Provided records Block Start
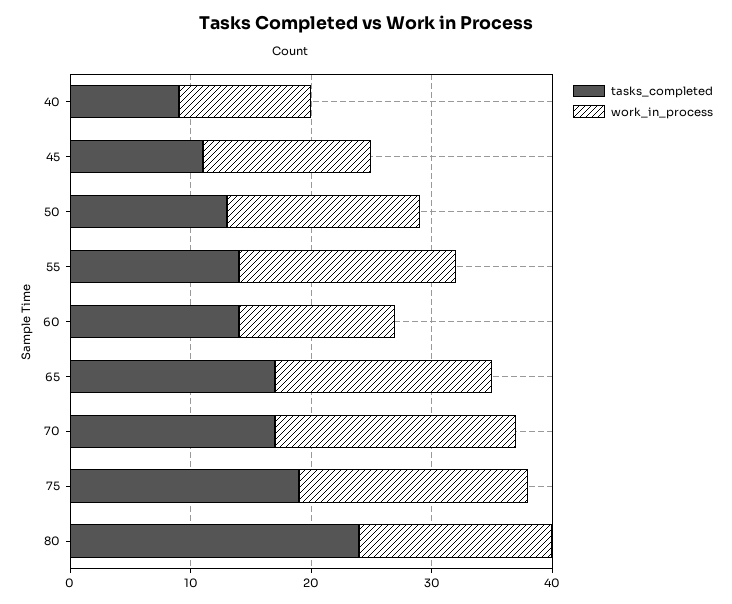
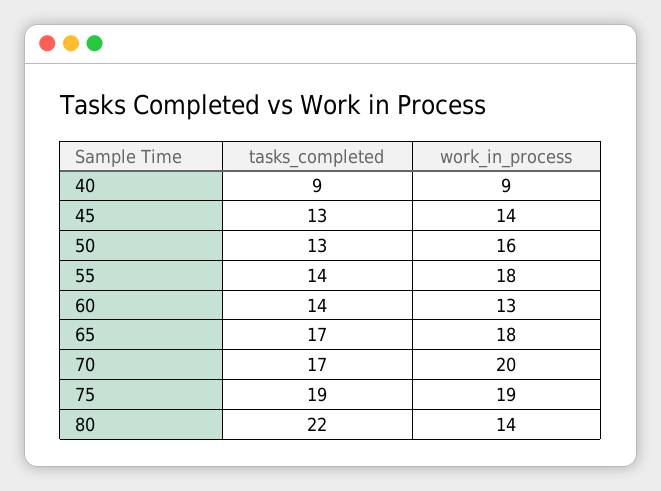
work_in_process, 40: 11 -> 9
tasks_completed, 45: 11 -> 13
tasks_completed, 80: 24 -> 22
work_in_process, 80: 16 -> 14

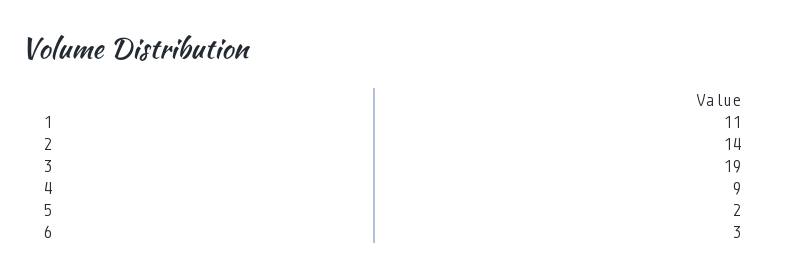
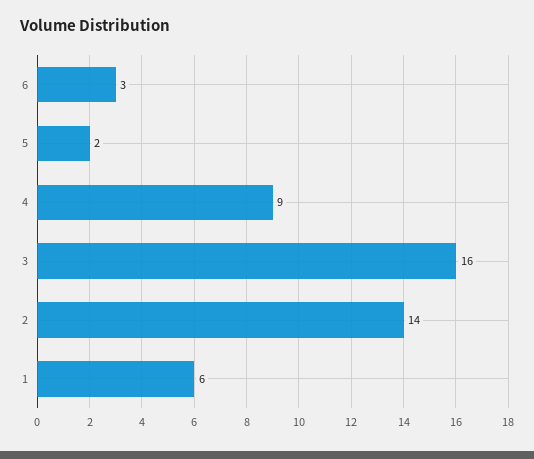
1: 11 -> 6
3: 19 -> 16

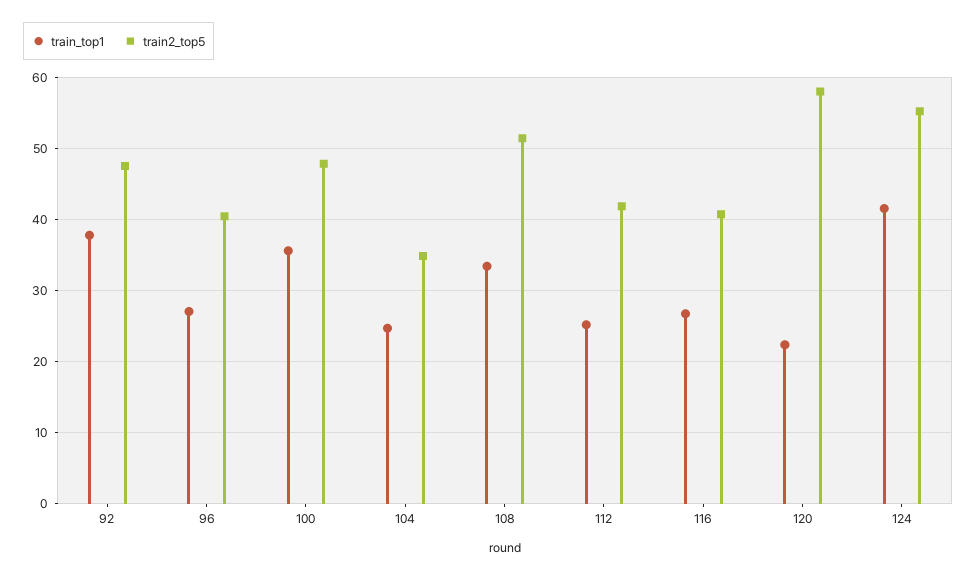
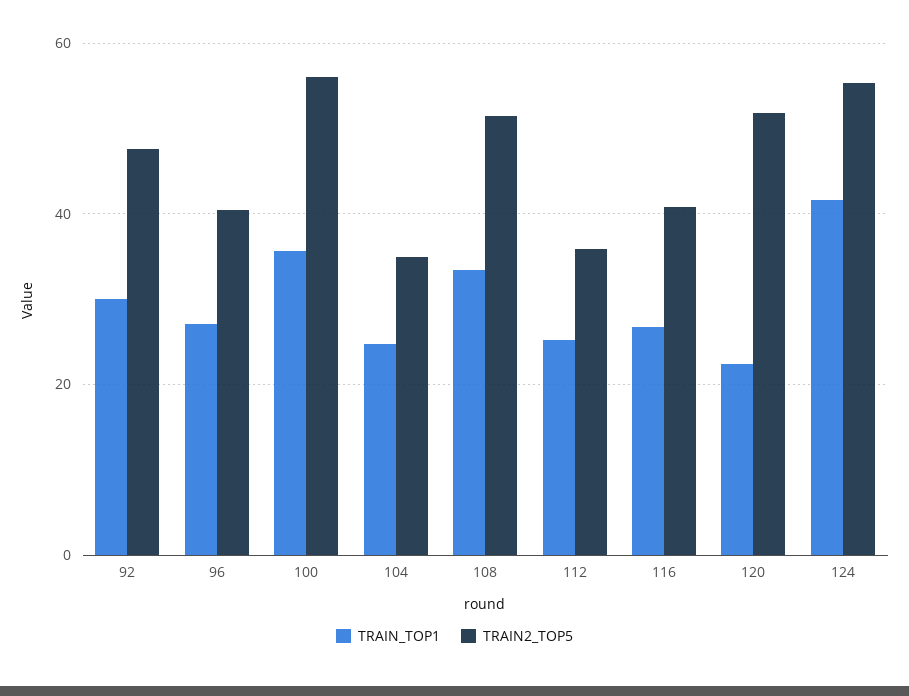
train_top1, 92: 38 -> 30
train2_top5, 100: 48 -> 56
train2_top5, 112: 42 -> 36
train2_top5, 120: 58 -> 52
Provided records Block End
### Assigned task
Beginning at the line containing "train2_top5, 100: 48 -> 56", repeat each line exactly through the last line of the entries, and include no other lines.

### Response to the task
train2_top5, 100: 48 -> 56
train2_top5, 112: 42 -> 36
train2_top5, 120: 58 -> 52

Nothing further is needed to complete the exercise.